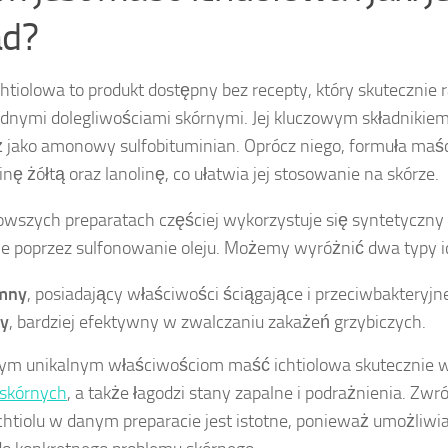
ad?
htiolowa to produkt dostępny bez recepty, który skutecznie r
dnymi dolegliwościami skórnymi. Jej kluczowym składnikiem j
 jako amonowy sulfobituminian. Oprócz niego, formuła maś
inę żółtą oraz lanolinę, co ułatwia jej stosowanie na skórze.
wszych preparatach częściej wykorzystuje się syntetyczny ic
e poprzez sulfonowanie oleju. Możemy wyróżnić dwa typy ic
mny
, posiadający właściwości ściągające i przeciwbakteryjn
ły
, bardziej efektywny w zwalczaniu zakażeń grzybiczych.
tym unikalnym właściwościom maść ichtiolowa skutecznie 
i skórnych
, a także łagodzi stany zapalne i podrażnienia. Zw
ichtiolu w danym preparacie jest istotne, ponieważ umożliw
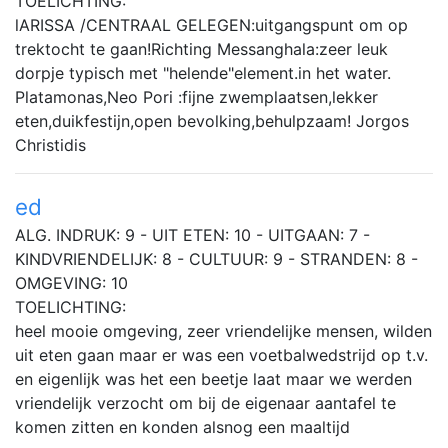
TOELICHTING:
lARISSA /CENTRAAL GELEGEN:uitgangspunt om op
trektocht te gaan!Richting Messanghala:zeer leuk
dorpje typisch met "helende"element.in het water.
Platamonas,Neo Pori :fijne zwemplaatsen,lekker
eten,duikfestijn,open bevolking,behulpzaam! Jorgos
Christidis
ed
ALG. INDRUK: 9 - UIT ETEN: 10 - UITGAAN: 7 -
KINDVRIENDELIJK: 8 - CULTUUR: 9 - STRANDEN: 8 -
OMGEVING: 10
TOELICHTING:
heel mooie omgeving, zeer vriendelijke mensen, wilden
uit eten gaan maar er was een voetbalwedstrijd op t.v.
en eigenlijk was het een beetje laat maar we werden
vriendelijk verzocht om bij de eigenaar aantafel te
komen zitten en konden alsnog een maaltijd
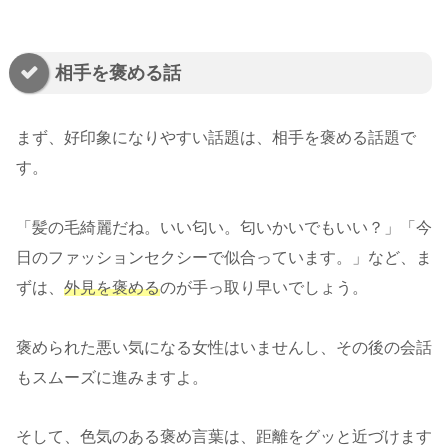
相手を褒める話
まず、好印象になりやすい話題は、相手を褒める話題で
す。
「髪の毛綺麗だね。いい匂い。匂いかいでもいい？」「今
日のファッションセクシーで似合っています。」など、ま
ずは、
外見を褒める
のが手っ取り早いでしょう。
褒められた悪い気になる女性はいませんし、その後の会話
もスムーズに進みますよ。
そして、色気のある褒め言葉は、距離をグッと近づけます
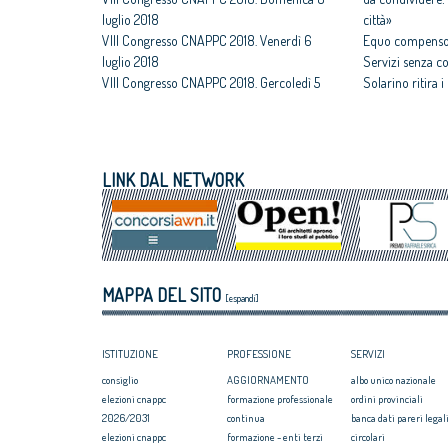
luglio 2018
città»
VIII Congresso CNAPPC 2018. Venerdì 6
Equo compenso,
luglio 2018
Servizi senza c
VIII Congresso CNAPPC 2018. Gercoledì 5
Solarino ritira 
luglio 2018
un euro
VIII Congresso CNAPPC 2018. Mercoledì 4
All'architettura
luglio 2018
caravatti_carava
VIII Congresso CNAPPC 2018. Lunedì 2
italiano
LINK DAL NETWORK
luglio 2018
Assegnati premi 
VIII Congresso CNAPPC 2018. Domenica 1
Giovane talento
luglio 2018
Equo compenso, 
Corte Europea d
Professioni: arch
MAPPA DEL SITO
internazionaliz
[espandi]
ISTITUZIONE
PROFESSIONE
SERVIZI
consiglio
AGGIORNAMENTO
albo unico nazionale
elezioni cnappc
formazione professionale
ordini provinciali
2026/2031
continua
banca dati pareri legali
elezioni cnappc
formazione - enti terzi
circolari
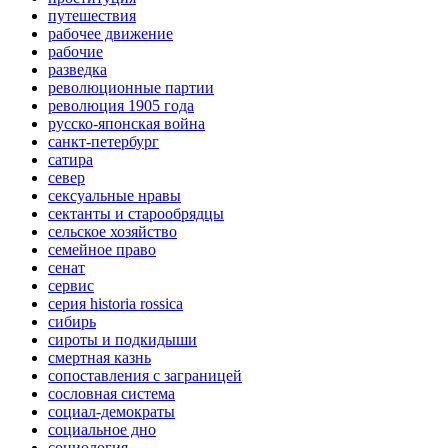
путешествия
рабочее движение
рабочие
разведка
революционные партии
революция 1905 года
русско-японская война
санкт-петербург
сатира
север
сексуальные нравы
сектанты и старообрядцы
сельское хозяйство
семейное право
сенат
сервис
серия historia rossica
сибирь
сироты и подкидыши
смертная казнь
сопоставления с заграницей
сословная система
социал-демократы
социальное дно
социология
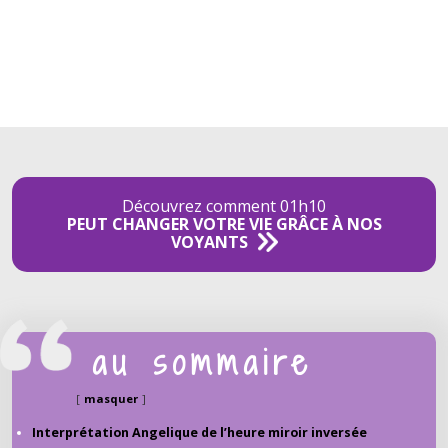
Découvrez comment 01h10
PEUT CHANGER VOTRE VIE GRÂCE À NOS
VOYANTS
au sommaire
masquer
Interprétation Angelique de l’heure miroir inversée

########

> **Exercise instructions**: Each record, word for word, should be printed again without its pictures.

> **Response**:
ad?
htiolowa to produkt dostępny bez recepty, który skutecznie r
dnymi dolegliwościami skórnymi. Jej kluczowym składnikiem j
 jako amonowy sulfobituminian. Oprócz niego, formuła maś
inę żółtą oraz lanolinę, co ułatwia jej stosowanie na skórze.
wszych preparatach częściej wykorzystuje się syntetyczny ic
e poprzez sulfonowanie oleju. Możemy wyróżnić dwa typy ic
mny
, posiadający właściwości ściągające i przeciwbakteryjn
ły
, bardziej efektywny w zwalczaniu zakażeń grzybiczych.
tym unikalnym właściwościom maść ichtiolowa skutecznie 
i skórnych
, a także łagodzi stany zapalne i podrażnienia. Zw
ichtiolu w danym preparacie jest istotne, ponieważ umożliw
TOELICHTING:
lARISSA /CENTRAAL GELEGEN:uitgangspunt om op
trektocht te gaan!Richting Messanghala:zeer leuk
dorpje typisch met "helende"element.in het water.
Platamonas,Neo Pori :fijne zwemplaatsen,lekker
eten,duikfestijn,open bevolking,behulpzaam! Jorgos
Christidis
ed
ALG. INDRUK: 9 - UIT ETEN: 10 - UITGAAN: 7 -
KINDVRIENDELIJK: 8 - CULTUUR: 9 - STRANDEN: 8 -
OMGEVING: 10
TOELICHTING:
heel mooie omgeving, zeer vriendelijke mensen, wilden
uit eten gaan maar er was een voetbalwedstrijd op t.v.
en eigenlijk was het een beetje laat maar we werden
vriendelijk verzocht om bij de eigenaar aantafel te
komen zitten en konden alsnog een maaltijd
相手を褒める話
まず、好印象になりやすい話題は、相手を褒める話題で
す。
「髪の毛綺麗だね。いい匂い。匂いかいでもいい？」「今
日のファッションセクシーで似合っています。」など、ま
ずは、
外見を褒める
のが手っ取り早いでしょう。
褒められた悪い気になる女性はいませんし、その後の会話
もスムーズに進みますよ。
そして、色気のある褒め言葉は、距離をグッと近づけます
luglio 2018
città»
VIII Congresso CNAPPC 2018. Venerdì 6
Equo compenso,
luglio 2018
Servizi senza c
VIII Congresso CNAPPC 2018. Gercoledì 5
Solarino ritira 
luglio 2018
un euro
VIII Congresso CNAPPC 2018. Mercoledì 4
All'architettura
luglio 2018
caravatti_carava
VIII Congresso CNAPPC 2018. Lunedì 2
italiano
LINK DAL NETWORK
luglio 2018
Assegnati premi 
VIII Congresso CNAPPC 2018. Domenica 1
Giovane talento
luglio 2018
Equo compenso, 
Corte Europea d
Professioni: arch
MAPPA DEL SITO
internazionaliz
[espandi]
ISTITUZIONE
PROFESSIONE
SERVIZI
consiglio
AGGIORNAMENTO
albo unico nazionale
elezioni cnappc
formazione professionale
ordini provinciali
2026/2031
continua
banca dati pareri legali
elezioni cnappc
formazione - enti terzi
circolari
путешествия
рабочее движение
рабочие
разведка
революционные партии
революция 1905 года
русско-японская война
санкт-петербург
сатира
север
сексуальные нравы
сектанты и старообрядцы
сельское хозяйство
семейное право
сенат
сервис
серия historia rossica
сибирь
сироты и подкидыши
смертная казнь
сопоставления с заграницей
сословная система
социал-демократы
социальное дно
социология
Découvrez comment 01h10
PEUT CHANGER VOTRE VIE GRÂCE À NOS
VOYANTS
au sommaire
masquer
Interprétation Angelique de l’heure miroir inversée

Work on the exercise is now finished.